*** Data shown ***

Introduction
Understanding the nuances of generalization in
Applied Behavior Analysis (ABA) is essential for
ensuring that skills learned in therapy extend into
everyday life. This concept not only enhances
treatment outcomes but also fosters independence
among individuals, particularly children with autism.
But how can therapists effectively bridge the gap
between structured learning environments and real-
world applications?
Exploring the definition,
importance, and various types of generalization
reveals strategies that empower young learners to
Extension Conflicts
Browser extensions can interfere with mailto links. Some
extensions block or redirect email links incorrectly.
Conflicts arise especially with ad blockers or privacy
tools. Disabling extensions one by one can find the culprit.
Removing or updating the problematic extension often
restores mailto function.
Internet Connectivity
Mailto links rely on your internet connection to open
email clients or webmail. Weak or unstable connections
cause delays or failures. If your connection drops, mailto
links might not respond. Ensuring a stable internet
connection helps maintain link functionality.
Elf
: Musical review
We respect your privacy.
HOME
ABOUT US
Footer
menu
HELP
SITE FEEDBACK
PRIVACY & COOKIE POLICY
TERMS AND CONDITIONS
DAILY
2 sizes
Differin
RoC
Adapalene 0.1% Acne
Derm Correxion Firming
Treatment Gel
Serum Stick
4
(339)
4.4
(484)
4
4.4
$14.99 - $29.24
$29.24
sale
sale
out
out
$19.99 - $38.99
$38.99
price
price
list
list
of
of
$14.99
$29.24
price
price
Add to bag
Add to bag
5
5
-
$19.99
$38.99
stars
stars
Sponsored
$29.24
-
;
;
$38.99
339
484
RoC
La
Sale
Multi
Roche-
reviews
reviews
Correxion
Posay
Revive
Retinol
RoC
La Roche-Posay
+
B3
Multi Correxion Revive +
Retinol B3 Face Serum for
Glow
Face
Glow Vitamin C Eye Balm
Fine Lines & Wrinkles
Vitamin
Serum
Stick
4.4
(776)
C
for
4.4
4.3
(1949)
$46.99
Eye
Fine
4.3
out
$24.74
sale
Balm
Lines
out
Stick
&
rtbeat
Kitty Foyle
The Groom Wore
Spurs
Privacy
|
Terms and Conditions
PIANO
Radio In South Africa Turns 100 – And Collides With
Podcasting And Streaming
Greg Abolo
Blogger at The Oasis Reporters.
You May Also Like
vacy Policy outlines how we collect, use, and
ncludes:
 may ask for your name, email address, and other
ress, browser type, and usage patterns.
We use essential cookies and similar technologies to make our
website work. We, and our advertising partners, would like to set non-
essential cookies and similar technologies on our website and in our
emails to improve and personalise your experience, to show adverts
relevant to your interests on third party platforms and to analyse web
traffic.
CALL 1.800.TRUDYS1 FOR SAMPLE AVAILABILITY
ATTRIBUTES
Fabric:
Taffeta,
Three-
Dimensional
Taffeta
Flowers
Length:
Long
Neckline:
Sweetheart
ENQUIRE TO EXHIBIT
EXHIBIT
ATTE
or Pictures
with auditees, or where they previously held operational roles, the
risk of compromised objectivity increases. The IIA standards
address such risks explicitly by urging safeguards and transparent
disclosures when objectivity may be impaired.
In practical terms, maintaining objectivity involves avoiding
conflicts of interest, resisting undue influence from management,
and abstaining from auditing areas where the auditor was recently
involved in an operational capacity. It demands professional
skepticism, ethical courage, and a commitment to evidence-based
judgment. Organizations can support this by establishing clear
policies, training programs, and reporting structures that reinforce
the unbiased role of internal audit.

*** End of Data shown ***

Task details – Pull out every line in the rows above that contains the word "operational".

Answer space –
with auditees, or where they previously held operational roles, the
involved in an operational capacity. It demands professional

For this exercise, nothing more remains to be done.